--- ASSIGNMENT ---
Copy out the data lines unchanged, starting at the line with "Professional accommodation" and ending with the line with "No Images Added Yet", both included. Omit the pictures.

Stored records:
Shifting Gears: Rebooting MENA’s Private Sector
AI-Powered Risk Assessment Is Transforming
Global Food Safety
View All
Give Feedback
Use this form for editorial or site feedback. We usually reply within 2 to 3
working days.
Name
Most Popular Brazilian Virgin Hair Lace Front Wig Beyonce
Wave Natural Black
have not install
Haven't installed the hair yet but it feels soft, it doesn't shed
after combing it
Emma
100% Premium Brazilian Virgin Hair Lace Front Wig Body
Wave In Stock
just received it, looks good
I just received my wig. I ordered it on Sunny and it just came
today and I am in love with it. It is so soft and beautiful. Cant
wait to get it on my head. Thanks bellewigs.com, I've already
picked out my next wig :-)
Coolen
...
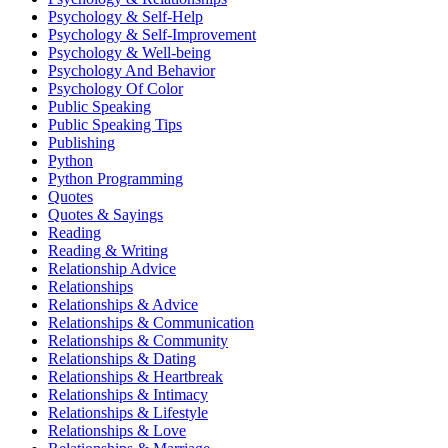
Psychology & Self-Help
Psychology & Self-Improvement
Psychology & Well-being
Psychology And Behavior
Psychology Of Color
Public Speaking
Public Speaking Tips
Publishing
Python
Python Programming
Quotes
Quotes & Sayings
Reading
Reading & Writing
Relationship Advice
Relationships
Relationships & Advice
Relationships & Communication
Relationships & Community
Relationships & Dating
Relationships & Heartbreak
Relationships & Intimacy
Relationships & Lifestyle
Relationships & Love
...
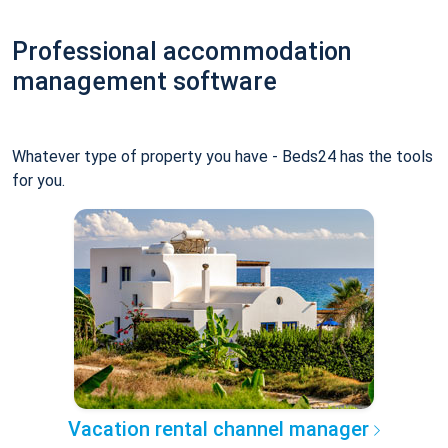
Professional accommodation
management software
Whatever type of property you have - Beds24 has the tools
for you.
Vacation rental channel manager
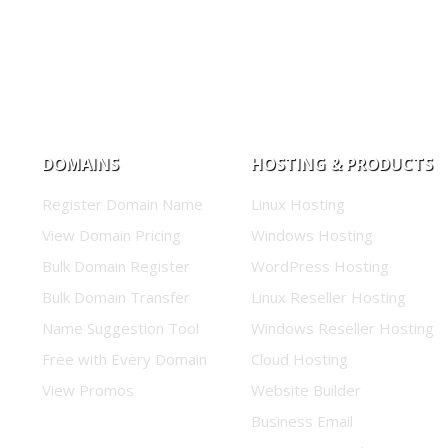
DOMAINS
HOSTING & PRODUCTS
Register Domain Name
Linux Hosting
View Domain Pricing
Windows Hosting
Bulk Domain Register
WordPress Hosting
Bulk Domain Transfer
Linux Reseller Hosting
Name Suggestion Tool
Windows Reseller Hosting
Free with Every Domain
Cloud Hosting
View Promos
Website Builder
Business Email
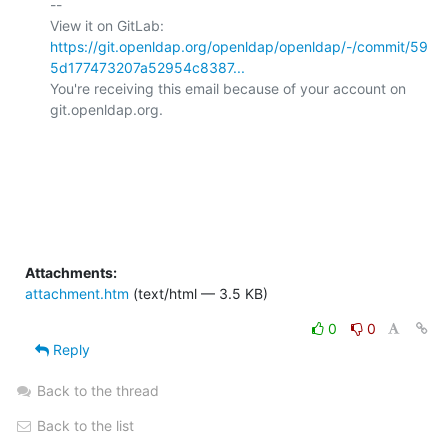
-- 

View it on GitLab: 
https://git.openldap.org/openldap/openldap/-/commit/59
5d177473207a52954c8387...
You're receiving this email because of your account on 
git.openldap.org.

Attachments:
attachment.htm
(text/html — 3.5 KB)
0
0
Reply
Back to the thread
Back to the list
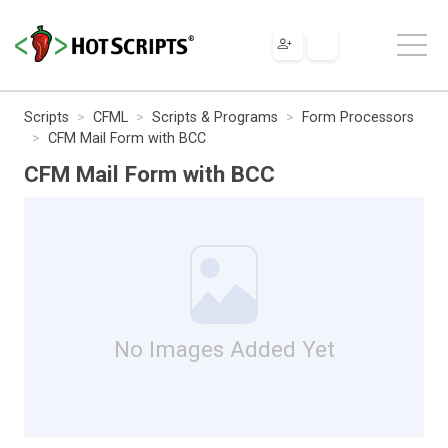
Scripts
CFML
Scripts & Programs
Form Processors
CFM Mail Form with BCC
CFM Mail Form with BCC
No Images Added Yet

--- YOUR RESPONSE ---
Professional accommodation
management software
Whatever type of property you have - Beds24 has the tools
for you.
Vacation rental channel manager
DOMAINS
HOSTING & PRODUCTS
Register Domain Name
Linux Hosting
View Domain Pricing
Windows Hosting
Bulk Domain Register
WordPress Hosting
Bulk Domain Transfer
Linux Reseller Hosting
Name Suggestion Tool
Windows Reseller Hosting
Free with Every Domain
Cloud Hosting
View Promos
Website Builder
Business Email
-- 

View it on GitLab: 
https://git.openldap.org/openldap/openldap/-/commit/59
5d177473207a52954c8387...
You're receiving this email because of your account on 
git.openldap.org.

Attachments:
attachment.htm
(text/html — 3.5 KB)
0
0
Reply
Back to the thread
Back to the list
Scripts
CFML
Scripts & Programs
Form Processors
CFM Mail Form with BCC
CFM Mail Form with BCC
No Images Added Yet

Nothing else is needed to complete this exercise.